Former FIA president Max Mosley believes that it would be a disaster for Formula One's standing were it to allow the return of the Bahrain Grand Prix, adding that if he were still in charge it would only return "over my dead body".
The future of the 2011 Bahrain Grand Prix will be decided at today's World Motor Sport Council meeting in Barcelona, with the race potentially set to slot back into the calendar later in the season.
But with numerous questions being asked about the Bahrain authorities and their handling of the political protests that caused the postponement of the race, particularly by human rights groups, Mosley believes that it would be wrong to reschedule the event.

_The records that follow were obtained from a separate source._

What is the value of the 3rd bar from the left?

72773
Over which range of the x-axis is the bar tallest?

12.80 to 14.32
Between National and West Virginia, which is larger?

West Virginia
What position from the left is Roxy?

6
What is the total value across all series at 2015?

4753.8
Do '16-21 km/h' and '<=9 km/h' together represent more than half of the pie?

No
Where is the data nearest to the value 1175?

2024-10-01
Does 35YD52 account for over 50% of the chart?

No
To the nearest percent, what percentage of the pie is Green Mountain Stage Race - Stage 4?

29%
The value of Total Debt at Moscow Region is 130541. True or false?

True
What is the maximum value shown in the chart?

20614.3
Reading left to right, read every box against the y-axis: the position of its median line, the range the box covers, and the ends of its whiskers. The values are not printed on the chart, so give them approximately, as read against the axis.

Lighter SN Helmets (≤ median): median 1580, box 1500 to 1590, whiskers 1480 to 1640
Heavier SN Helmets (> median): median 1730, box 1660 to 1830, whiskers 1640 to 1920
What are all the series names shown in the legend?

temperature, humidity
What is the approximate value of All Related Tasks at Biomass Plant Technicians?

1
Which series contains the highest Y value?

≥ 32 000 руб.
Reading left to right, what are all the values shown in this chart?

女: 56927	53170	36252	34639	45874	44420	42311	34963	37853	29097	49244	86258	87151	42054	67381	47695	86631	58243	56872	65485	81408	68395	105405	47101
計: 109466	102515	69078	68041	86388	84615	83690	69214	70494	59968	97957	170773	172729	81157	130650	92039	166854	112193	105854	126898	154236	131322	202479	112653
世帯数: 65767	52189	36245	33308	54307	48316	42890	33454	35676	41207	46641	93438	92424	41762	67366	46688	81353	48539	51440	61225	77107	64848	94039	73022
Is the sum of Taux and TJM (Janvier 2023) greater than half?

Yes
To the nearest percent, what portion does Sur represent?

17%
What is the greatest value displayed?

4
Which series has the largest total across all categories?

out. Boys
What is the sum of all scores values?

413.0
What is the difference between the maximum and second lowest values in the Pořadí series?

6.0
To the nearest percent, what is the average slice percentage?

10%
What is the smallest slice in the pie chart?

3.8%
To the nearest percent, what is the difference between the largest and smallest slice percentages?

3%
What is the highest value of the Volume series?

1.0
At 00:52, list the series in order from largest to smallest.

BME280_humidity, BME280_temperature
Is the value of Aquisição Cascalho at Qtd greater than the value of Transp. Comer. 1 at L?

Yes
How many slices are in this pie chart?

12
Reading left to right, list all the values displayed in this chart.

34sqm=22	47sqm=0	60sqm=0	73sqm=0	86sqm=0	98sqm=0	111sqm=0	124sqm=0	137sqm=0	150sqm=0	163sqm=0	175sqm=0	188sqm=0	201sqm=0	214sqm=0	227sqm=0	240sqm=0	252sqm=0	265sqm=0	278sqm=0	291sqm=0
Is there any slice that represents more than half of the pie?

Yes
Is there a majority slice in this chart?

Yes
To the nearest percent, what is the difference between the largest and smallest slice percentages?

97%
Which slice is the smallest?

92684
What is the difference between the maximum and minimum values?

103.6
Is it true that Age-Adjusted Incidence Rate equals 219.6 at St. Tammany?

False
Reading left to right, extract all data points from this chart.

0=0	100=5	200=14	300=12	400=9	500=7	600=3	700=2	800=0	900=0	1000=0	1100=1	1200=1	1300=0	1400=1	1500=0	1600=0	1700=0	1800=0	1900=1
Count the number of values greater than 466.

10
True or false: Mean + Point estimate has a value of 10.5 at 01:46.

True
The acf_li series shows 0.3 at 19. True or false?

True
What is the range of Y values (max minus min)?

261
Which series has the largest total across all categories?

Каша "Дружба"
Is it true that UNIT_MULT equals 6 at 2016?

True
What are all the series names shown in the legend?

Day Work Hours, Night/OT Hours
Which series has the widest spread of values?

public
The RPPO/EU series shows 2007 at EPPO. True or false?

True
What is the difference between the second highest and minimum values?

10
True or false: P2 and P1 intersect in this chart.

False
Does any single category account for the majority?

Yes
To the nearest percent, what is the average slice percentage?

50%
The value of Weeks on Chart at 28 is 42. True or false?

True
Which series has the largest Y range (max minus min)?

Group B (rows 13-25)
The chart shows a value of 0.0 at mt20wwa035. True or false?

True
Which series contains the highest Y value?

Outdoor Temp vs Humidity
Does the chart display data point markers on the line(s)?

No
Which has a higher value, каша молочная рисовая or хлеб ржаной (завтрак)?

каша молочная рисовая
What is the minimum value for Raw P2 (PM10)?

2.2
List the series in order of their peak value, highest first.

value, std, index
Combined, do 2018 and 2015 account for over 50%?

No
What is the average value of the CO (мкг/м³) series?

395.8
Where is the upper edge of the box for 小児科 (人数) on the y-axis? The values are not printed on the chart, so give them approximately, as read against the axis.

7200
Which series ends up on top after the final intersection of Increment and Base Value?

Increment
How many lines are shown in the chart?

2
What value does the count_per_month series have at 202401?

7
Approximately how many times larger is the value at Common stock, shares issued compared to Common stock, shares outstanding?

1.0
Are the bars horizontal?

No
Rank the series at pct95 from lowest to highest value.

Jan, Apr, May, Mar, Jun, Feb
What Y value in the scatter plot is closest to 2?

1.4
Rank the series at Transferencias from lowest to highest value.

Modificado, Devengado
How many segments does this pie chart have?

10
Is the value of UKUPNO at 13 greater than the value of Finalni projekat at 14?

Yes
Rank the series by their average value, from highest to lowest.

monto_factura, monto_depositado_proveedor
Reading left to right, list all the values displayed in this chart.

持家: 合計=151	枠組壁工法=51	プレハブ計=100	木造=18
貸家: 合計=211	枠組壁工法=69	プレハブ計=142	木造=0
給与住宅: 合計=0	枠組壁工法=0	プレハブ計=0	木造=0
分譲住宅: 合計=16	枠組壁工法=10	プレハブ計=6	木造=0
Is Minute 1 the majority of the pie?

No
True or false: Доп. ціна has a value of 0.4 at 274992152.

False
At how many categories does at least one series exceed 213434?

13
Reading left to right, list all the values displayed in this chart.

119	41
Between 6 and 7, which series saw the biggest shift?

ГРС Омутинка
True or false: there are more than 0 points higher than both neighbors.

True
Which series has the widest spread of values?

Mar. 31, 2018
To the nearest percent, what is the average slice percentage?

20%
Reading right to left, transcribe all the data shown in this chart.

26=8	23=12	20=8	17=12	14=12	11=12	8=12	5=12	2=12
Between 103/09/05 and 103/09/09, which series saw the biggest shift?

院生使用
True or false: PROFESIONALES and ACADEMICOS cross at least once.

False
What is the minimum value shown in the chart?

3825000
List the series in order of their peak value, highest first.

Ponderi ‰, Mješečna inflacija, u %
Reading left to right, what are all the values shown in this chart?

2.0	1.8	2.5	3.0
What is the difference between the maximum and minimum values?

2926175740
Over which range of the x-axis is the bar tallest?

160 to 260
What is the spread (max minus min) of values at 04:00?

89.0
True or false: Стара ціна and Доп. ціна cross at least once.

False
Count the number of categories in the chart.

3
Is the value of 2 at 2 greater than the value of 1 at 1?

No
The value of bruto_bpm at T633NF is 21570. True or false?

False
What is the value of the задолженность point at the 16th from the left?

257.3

He told the ESPN F1 website that to allow Bahrain back onto the calendar would be to paint F1 as "an instrument of repression".
"If I was president today, F1 would go to Bahrain over my dead body," Mosley, who stood down as FIA president in October 2009, bellowed.
"It cannot happen. The grand prix will be used to paint a picture of Bahrain that will be false. They will be attempting to use the grand prix to support what they are doing, almost using F1 as an instrument of repression."
He added: "There is only one reason F1 is in Bahrain, and that is a political reason. To go will be a public relations disaster, and sponsors will want their liveries removed."
Meanwhile Bernie Ecclestone, who is keen to see the Bahrain race return, has insisted that the final decision will not be motivated by money concerns.
"[It is] nothing to do with money at all. Nothing, in any shape or form," he told the Reuters news agency on Friday morning ahead of the meeting.
"This has to do with whether people... I don't know, to be honest, with this occasion whether people are concerned with their safety if they go or whether people are concerned with what has happened in the past."
He added: "What has happened in that whole area, in all those countries, is not good in any way, so we will have to wait and see."
The sport is expected to make a financial loss of some $40 million if the race is cancelled altogether.